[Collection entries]
----------------------------------------

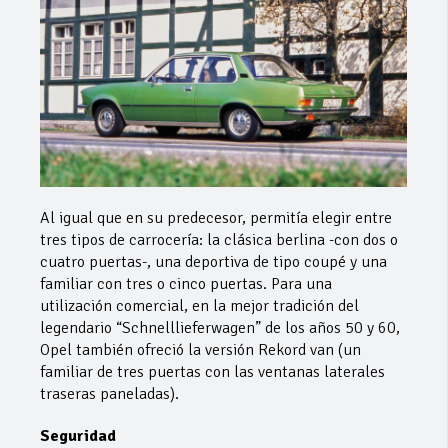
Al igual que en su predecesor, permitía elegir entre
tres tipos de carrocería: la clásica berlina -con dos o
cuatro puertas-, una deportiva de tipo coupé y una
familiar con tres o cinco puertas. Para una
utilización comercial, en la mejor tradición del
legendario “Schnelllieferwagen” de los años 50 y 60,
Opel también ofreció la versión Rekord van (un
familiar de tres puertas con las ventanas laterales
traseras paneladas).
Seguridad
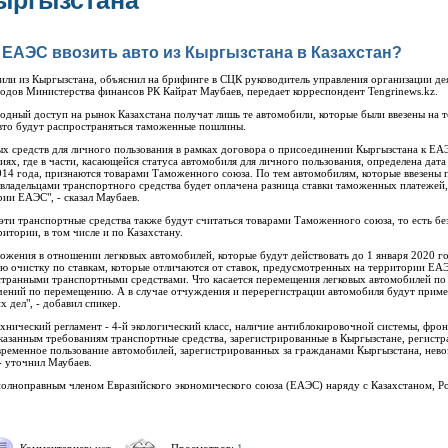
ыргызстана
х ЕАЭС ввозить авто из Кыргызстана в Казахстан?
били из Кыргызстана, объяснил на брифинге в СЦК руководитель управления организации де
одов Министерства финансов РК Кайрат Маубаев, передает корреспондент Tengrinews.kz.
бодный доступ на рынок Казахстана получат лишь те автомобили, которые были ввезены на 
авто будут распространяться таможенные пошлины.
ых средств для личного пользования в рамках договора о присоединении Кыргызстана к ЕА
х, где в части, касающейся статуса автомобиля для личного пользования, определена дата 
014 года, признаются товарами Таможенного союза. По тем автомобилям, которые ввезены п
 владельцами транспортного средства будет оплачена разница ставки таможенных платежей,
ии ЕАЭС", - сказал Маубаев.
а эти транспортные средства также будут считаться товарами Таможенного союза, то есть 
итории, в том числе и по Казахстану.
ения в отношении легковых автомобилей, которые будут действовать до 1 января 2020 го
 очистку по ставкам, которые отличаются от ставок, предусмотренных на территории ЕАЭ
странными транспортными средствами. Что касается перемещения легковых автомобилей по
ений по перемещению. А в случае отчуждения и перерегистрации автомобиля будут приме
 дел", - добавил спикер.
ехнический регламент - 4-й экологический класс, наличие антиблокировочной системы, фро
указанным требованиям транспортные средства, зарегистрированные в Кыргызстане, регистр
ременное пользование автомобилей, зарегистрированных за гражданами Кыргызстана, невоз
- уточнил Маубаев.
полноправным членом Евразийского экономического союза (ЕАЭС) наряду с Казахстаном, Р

----------------------------------------

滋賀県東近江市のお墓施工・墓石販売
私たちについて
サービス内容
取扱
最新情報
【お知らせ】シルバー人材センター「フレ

----------------------------------------

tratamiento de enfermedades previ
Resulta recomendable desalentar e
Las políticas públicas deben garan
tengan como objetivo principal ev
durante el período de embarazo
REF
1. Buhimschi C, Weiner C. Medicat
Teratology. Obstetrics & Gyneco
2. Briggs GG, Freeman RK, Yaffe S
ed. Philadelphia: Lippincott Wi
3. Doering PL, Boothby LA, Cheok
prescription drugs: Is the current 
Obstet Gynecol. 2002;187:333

----------------------------------------

> Your instructions
Starting with the line with "Las políticas públicas deben garan" above and going on through the line with "Obstet Gynecol. 2002;187:333", transcribe every line exactly, both ends included, and add nothing.

> Result for this exercise
Las políticas públicas deben garan
tengan como objetivo principal ev
durante el período de embarazo
REF
1. Buhimschi C, Weiner C. Medicat
Teratology. Obstetrics & Gyneco
2. Briggs GG, Freeman RK, Yaffe S
ed. Philadelphia: Lippincott Wi
3. Doering PL, Boothby LA, Cheok
prescription drugs: Is the current 
Obstet Gynecol. 2002;187:333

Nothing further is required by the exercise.